Investigation into the activity of heteropolyacids towards the oxygen reduction reaction on PEMFC cathodes

A total of 18 heteropolyacids (HPAs) were investigated to determine their activity as non-Pt oxygen reduction reaction (ORR) catalysts in polymer electrolyte membrane fuel cell cathodes (PEMFCs). Polarization curves, cyclic voltammetry and impedance spectroscopy determined that, of the HPAs tested, only molybdenum based HPAs are active for the ORR and that vanadium substitutions improved the activity.

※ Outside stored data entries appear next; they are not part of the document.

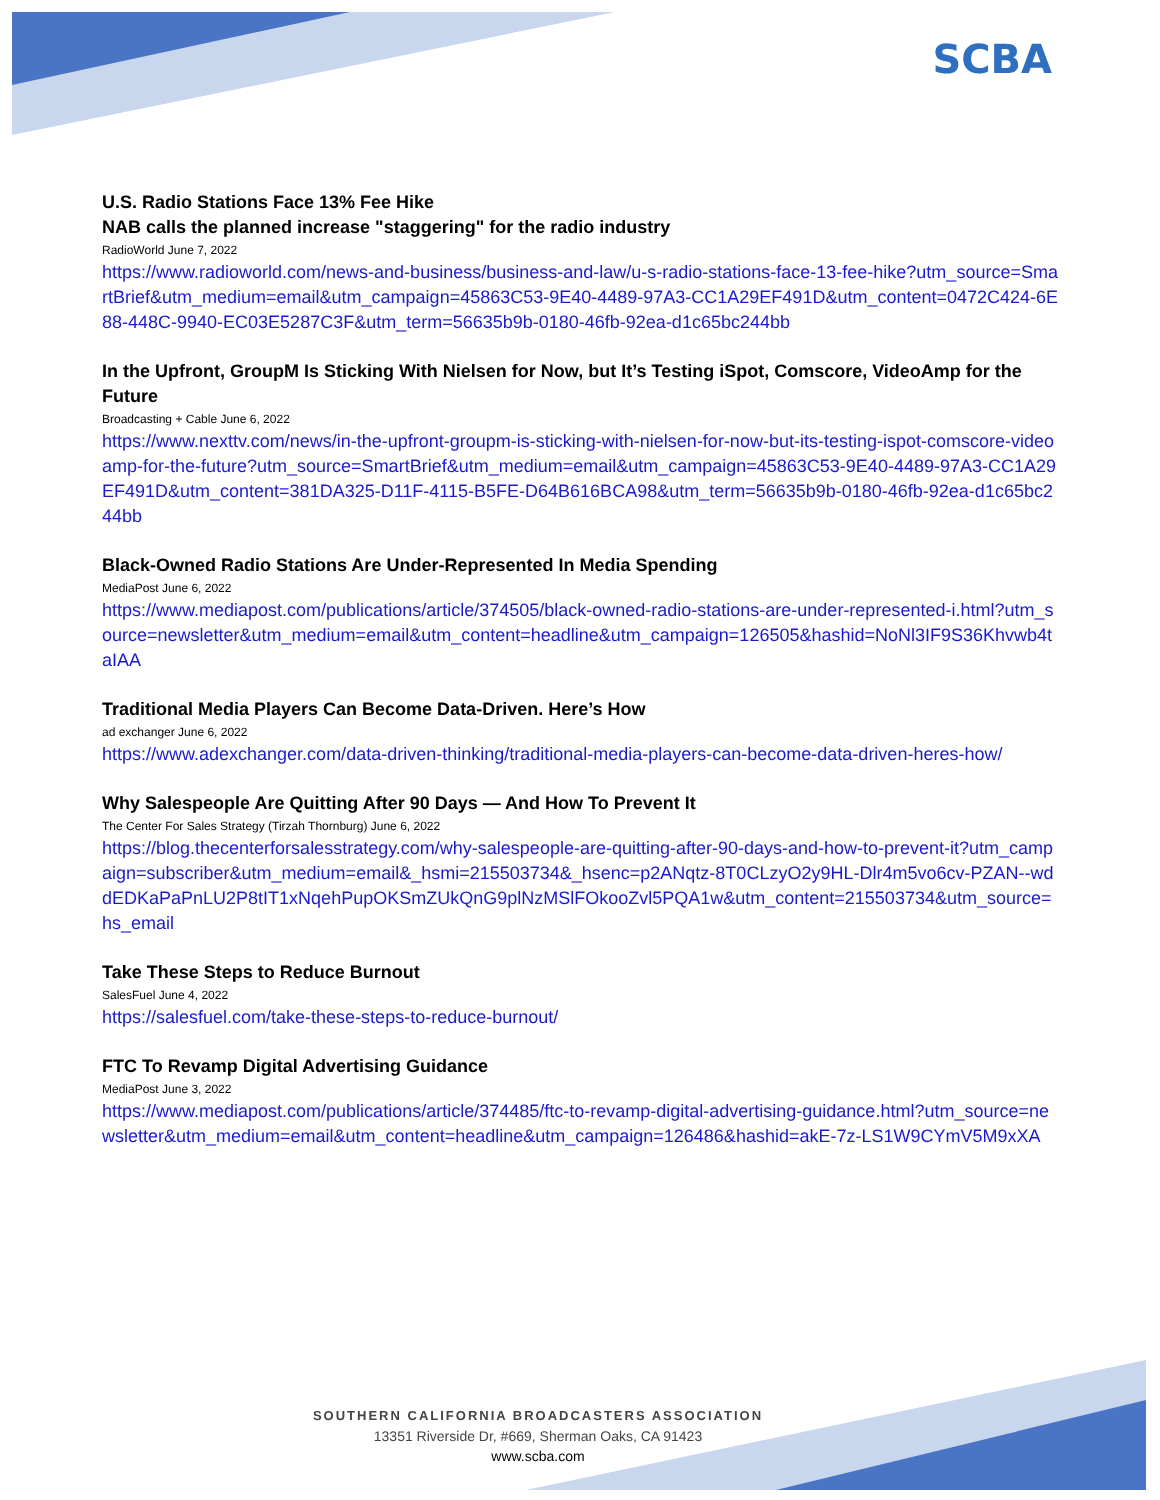SCBA
U.S. Radio Stations Face 13% Fee Hike
NAB calls the planned increase "staggering" for the radio industry
RadioWorld June 7, 2022
https://www.radioworld.com/news-and-business/business-and-law/u-s-radio-stations-face-13-fee-hike?utm_source=SmartBrief&utm_medium=email&utm_campaign=45863C53-9E40-4489-97A3-CC1A29EF491D&utm_content=0472C424-6E88-448C-9940-EC03E5287C3F&utm_term=56635b9b-0180-46fb-92ea-d1c65bc244bb
In the Upfront, GroupM Is Sticking With Nielsen for Now, but It’s Testing iSpot, Comscore, VideoAmp for the Future
Broadcasting + Cable June 6, 2022
https://www.nexttv.com/news/in-the-upfront-groupm-is-sticking-with-nielsen-for-now-but-its-testing-ispot-comscore-videoamp-for-the-future?utm_source=SmartBrief&utm_medium=email&utm_campaign=45863C53-9E40-4489-97A3-CC1A29EF491D&utm_content=381DA325-D11F-4115-B5FE-D64B616BCA98&utm_term=56635b9b-0180-46fb-92ea-d1c65bc244bb
Black-Owned Radio Stations Are Under-Represented In Media Spending
MediaPost June 6, 2022
https://www.mediapost.com/publications/article/374505/black-owned-radio-stations-are-under-represented-i.html?utm_source=newsletter&utm_medium=email&utm_content=headline&utm_campaign=126505&hashid=NoNl3IF9S36Khvwb4taIAA
Traditional Media Players Can Become Data-Driven. Here’s How
ad exchanger June 6, 2022
https://www.adexchanger.com/data-driven-thinking/traditional-media-players-can-become-data-driven-heres-how/
Why Salespeople Are Quitting After 90 Days — And How To Prevent It
The Center For Sales Strategy (Tirzah Thornburg) June 6, 2022
https://blog.thecenterforsalesstrategy.com/why-salespeople-are-quitting-after-90-days-and-how-to-prevent-it?utm_campaign=subscriber&utm_medium=email&_hsmi=215503734&_hsenc=p2ANqtz-8T0CLzyO2y9HL-Dlr4m5vo6cv-PZAN--wddEDKaPaPnLU2P8tIT1xNqehPupOKSmZUkQnG9plNzMSlFOkooZvl5PQA1w&utm_content=215503734&utm_source=hs_email
Take These Steps to Reduce Burnout
SalesFuel June 4, 2022
https://salesfuel.com/take-these-steps-to-reduce-burnout/
FTC To Revamp Digital Advertising Guidance
MediaPost June 3, 2022
https://www.mediapost.com/publications/article/374485/ftc-to-revamp-digital-advertising-guidance.html?utm_source=newsletter&utm_medium=email&utm_content=headline&utm_campaign=126486&hashid=akE-7z-LS1W9CYmV5M9xXA
SOUTHERN CALIFORNIA BROADCASTERS ASSOCIATION
13351 Riverside Dr, #669, Sherman Oaks, CA 91423
www.scba.com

The reduction potentials of the HPAs in the fuel cell environment were determined by cyclic voltammetry. This showed that no activity is seen above 0.55 V, as the catalysts must first be reduced in situ by 4e⁻ before the HPA can reduce oxygen. The potential at which the HPA can be reduced has been determined to be the limiting factor when using these catalysts for ORR in PEMFCs. Power densities of 67 mW/cm² at 0.2 V were obtained using H₅PMo₁₀V₂O₄₀. Molybdenum based HPAs were covalently bonded to the carbon achieving mass loadings 3× that obtained through adsorption. Using this approach catalyst, performance was improved to 86 mW/cm² at 0.2 V. The increased loadings did not significantly increase the potentials at which the HPA becomes active for the ORR. We were able to show that MEA degradation, as measured by F⁻ emission rates, using these catalysts are reduced during accelerated testing protocols.